--- BEGIN DATA TO PROCESS ---

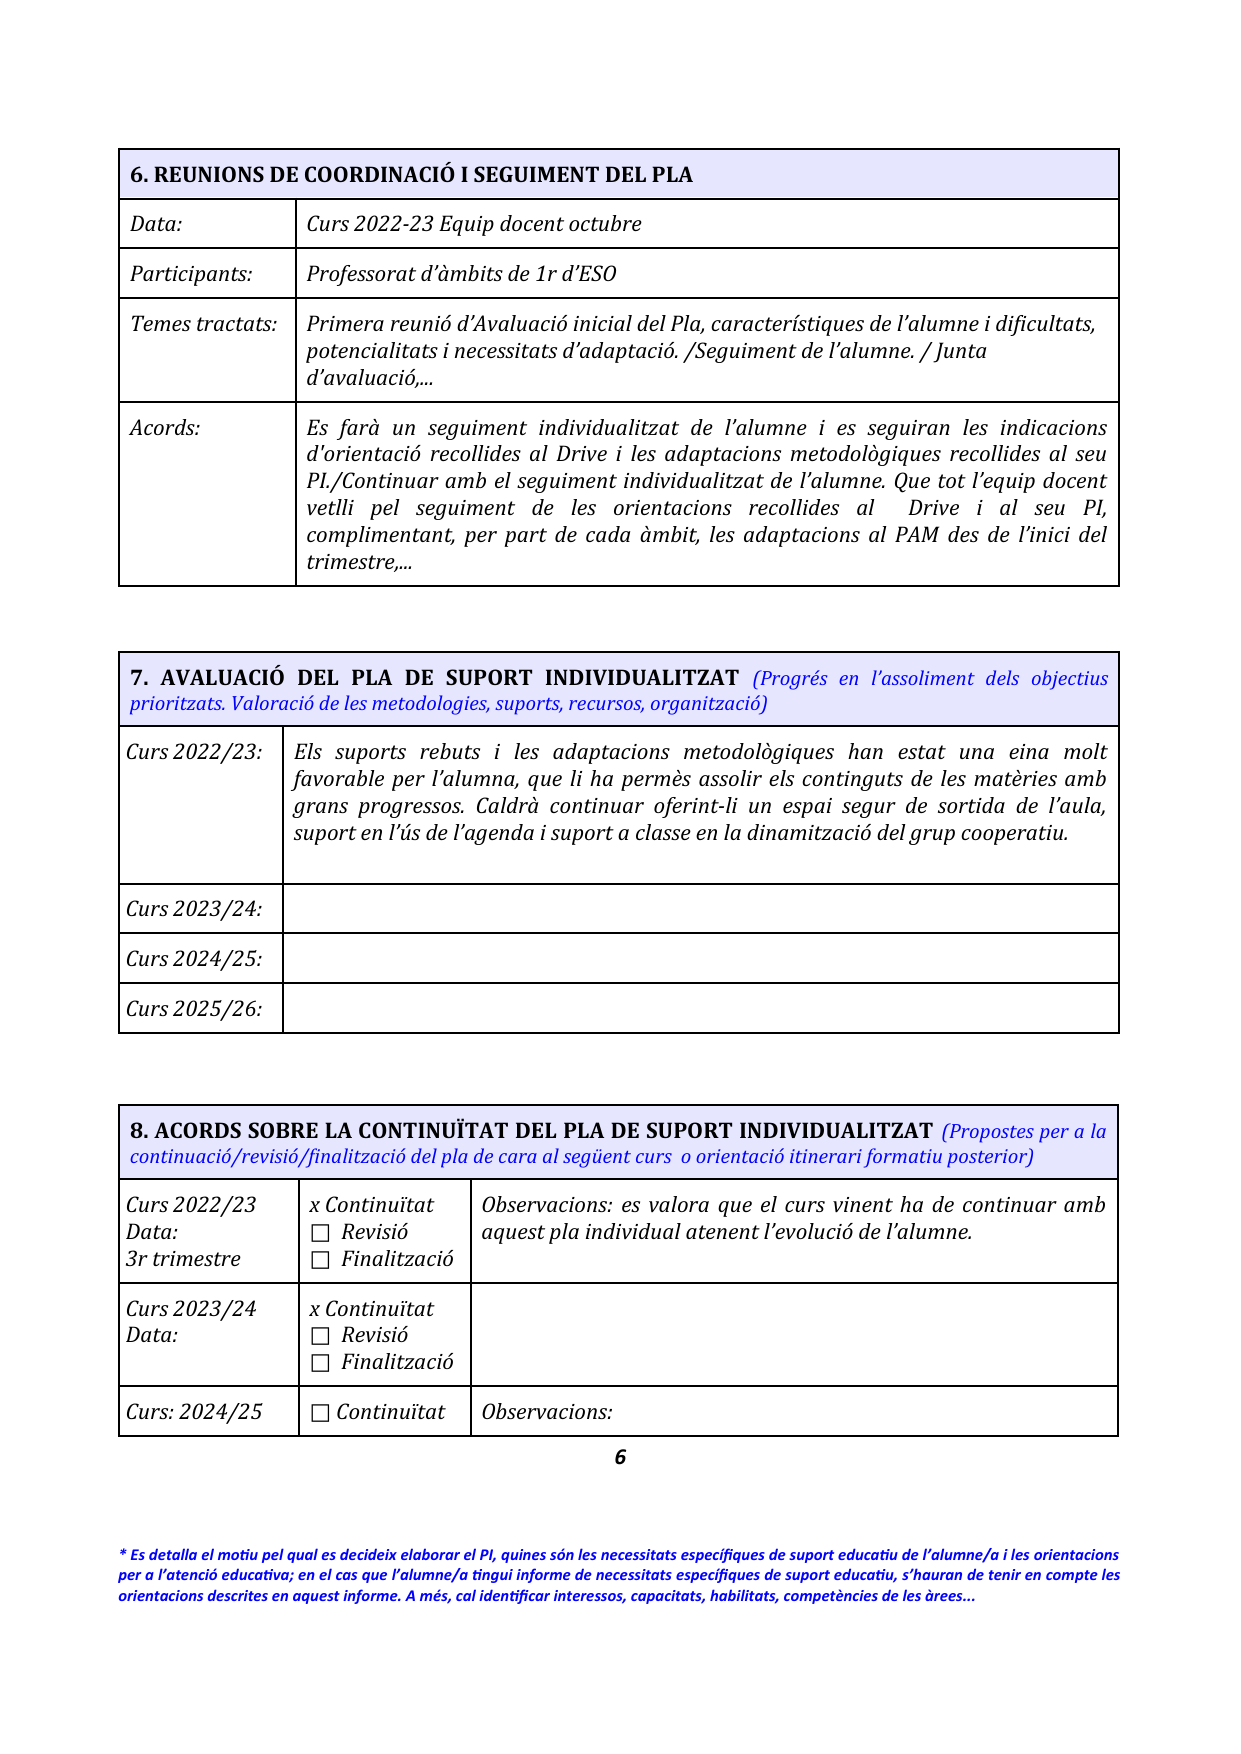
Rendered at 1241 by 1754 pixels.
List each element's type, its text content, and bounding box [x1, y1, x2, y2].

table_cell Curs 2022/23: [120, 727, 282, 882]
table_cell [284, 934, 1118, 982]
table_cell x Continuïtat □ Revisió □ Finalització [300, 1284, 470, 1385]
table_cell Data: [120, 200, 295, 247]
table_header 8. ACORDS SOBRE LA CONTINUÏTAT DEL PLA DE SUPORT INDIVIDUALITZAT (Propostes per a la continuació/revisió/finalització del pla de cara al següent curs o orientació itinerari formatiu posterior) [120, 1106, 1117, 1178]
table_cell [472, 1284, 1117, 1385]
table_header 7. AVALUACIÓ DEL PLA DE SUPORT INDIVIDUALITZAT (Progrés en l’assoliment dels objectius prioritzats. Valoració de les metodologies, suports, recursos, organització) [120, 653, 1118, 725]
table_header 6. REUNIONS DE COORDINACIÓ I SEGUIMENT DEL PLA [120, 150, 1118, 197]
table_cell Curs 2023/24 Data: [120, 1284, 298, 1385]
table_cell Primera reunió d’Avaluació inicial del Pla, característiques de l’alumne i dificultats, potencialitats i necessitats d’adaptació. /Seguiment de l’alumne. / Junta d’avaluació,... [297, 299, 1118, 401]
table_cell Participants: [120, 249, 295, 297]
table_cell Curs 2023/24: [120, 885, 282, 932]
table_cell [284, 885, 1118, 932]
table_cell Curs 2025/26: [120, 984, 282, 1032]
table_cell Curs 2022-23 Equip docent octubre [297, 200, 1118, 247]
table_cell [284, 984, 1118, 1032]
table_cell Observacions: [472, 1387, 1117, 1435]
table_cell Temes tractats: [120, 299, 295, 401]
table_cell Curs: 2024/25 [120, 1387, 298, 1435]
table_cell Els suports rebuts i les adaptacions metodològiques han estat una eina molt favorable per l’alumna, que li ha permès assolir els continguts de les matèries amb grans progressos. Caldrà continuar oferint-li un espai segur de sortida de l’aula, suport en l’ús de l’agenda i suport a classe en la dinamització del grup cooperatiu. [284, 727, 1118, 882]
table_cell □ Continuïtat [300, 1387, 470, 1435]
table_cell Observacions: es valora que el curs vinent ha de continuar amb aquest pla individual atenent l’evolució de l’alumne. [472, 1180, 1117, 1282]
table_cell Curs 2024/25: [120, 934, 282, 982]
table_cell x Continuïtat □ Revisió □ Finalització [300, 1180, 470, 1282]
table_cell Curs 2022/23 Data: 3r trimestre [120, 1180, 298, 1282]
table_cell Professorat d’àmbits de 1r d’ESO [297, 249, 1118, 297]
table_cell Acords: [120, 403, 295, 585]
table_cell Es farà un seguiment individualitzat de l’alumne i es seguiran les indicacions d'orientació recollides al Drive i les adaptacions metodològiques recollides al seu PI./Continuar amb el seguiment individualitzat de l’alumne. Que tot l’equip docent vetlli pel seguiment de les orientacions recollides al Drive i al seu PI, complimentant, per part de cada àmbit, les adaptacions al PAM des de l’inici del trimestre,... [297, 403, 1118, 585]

--- END DATA TO PROCESS ---
--- BEGIN DATA TO PROCESS ---

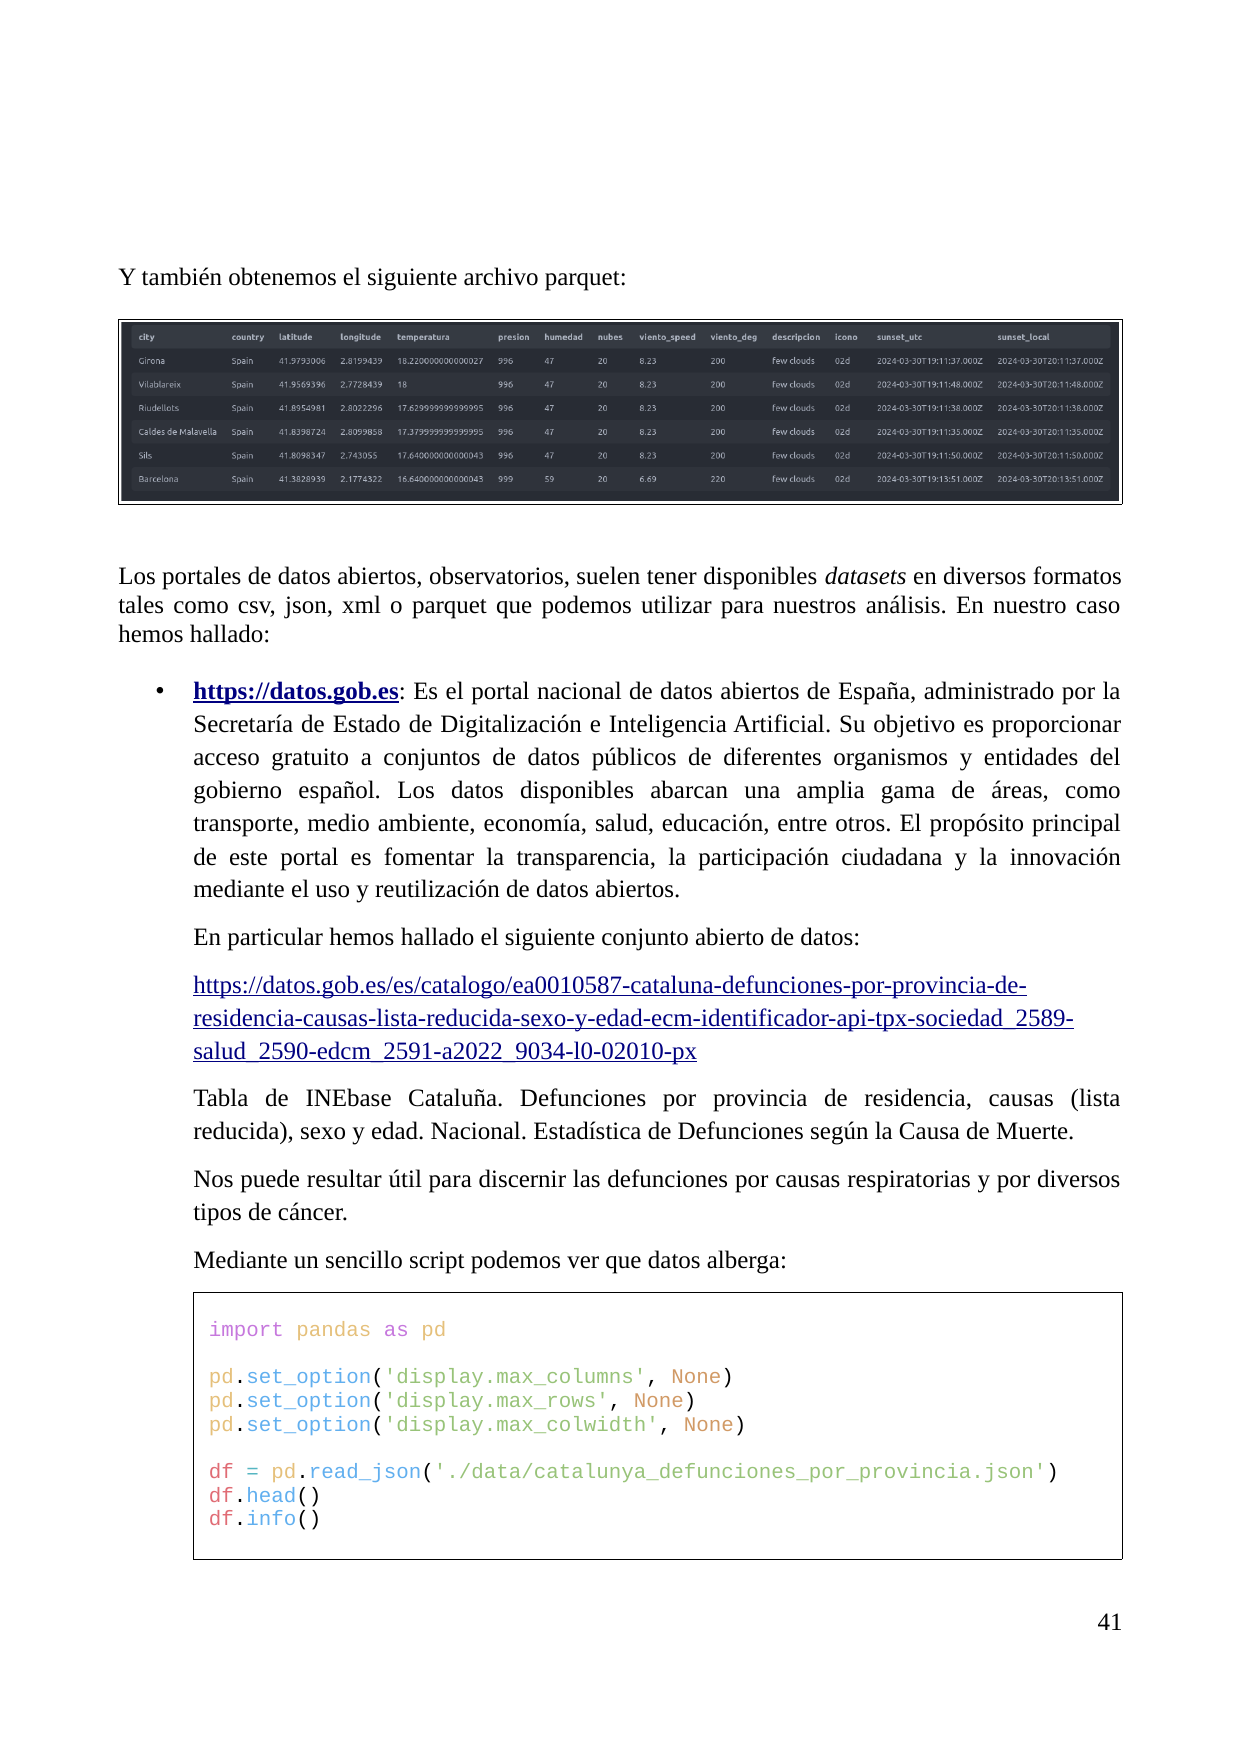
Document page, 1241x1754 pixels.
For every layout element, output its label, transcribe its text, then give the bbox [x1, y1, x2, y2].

--- END DATA TO PROCESS ---

▶ [PROBLEM DESCRIPTION] Arrange the part of the records that opens with the line containing "Rendered at 1241 by 1754 pixels." and closes with the line containing "table_cell Data: [120, 200, 295, 247]" as a two-column CSV with the columns instruction and output. Give one row per record, putting its text and its answer each in one quoted field with line breaks replaced by spaces.

▶ [FINAL ANSWER]
instruction,output
"Rendered at 1241 by 1754 pixels. List each element's type, its text content, and bounding box [x1, y1, x2, y2].","table_cell Curs 2022/23: [120, 727, 282, 882] table_cell [284, 934, 1118, 982] table_cell x Continuïtat □ Revisió □ Finalització [300, 1284, 470, 1385] table_cell Data: [120, 200, 295, 247]"